=== Begin Enclosure ===
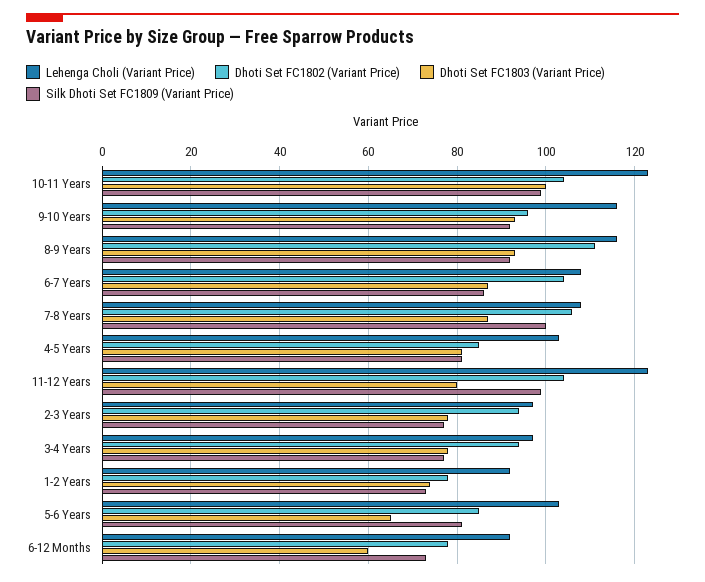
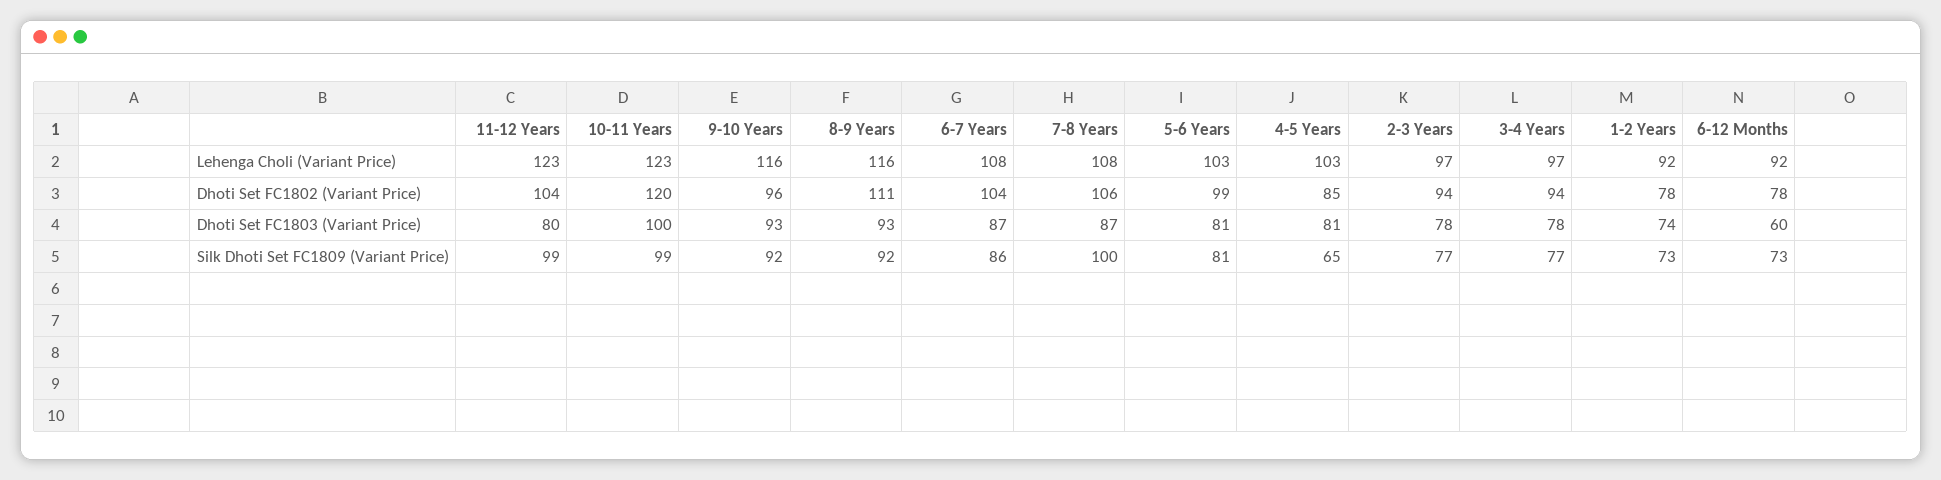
Dhoti Set FC1802 (Variant Price), 10-11 Years: 105 -> 120
Silk Dhoti Set FC1809 (Variant Price), 4-5 Years: 80 -> 65
Dhoti Set FC1802 (Variant Price), 5-6 Years: 85 -> 99
Dhoti Set FC1803 (Variant Price), 5-6 Years: 65 -> 81

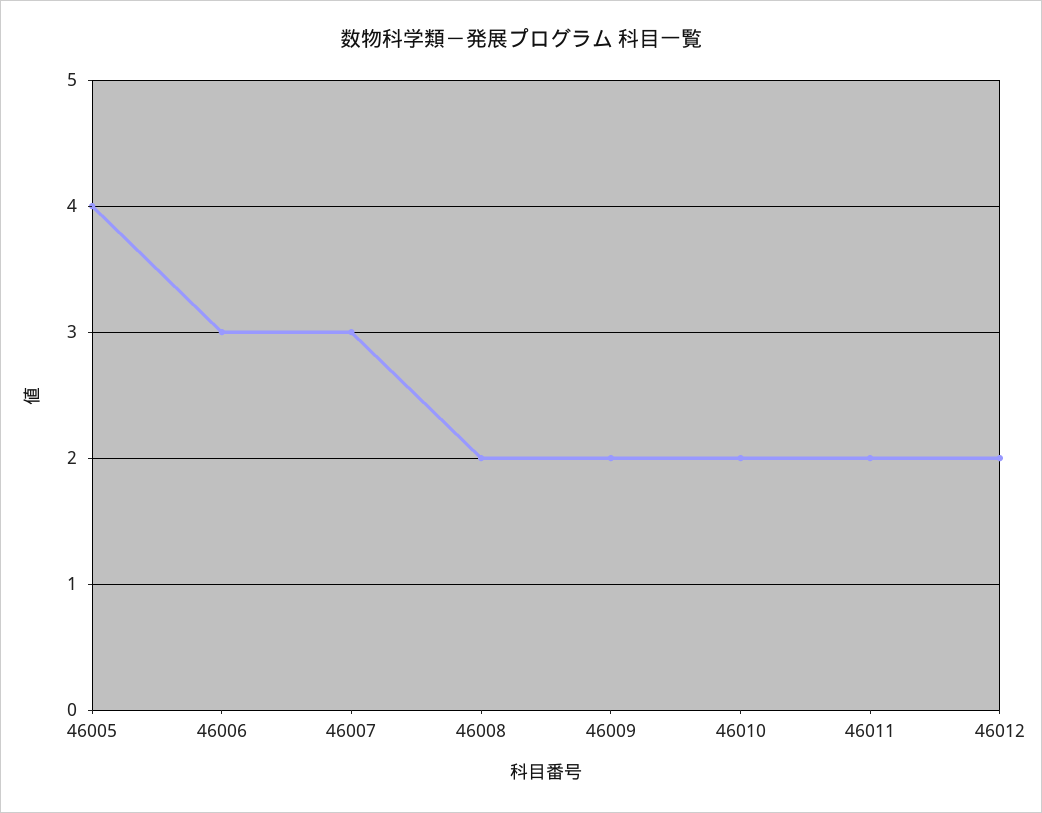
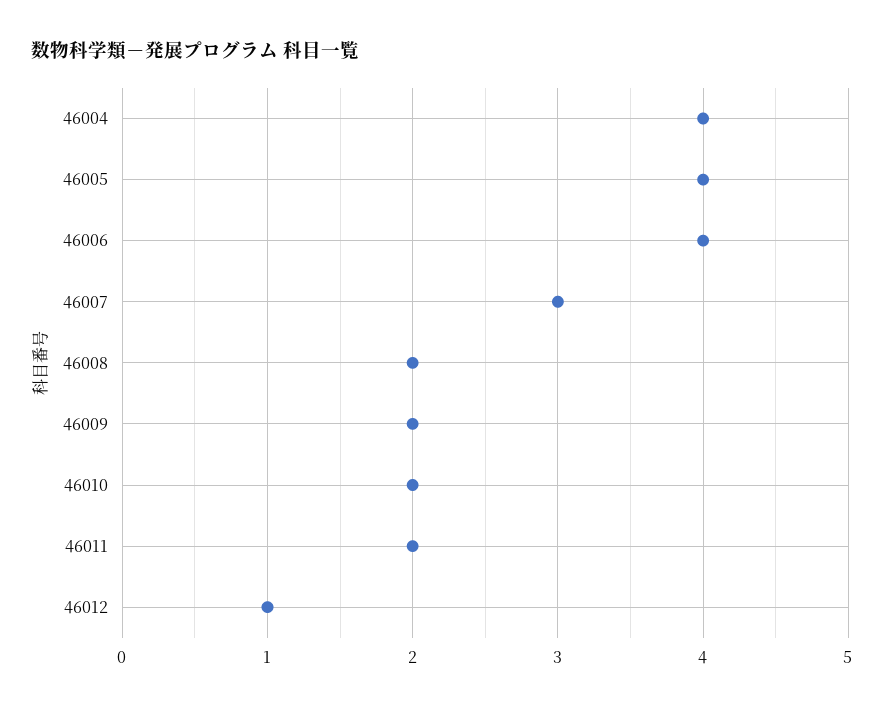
46006: 3 -> 4
46012: 2 -> 1
46004: none -> 4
=== End Enclosure ===
Make an exact copy of the records above. Keep out every picture.

Dhoti Set FC1802 (Variant Price), 10-11 Years: 105 -> 120
Silk Dhoti Set FC1809 (Variant Price), 4-5 Years: 80 -> 65
Dhoti Set FC1802 (Variant Price), 5-6 Years: 85 -> 99
Dhoti Set FC1803 (Variant Price), 5-6 Years: 65 -> 81

46006: 3 -> 4
46012: 2 -> 1
46004: none -> 4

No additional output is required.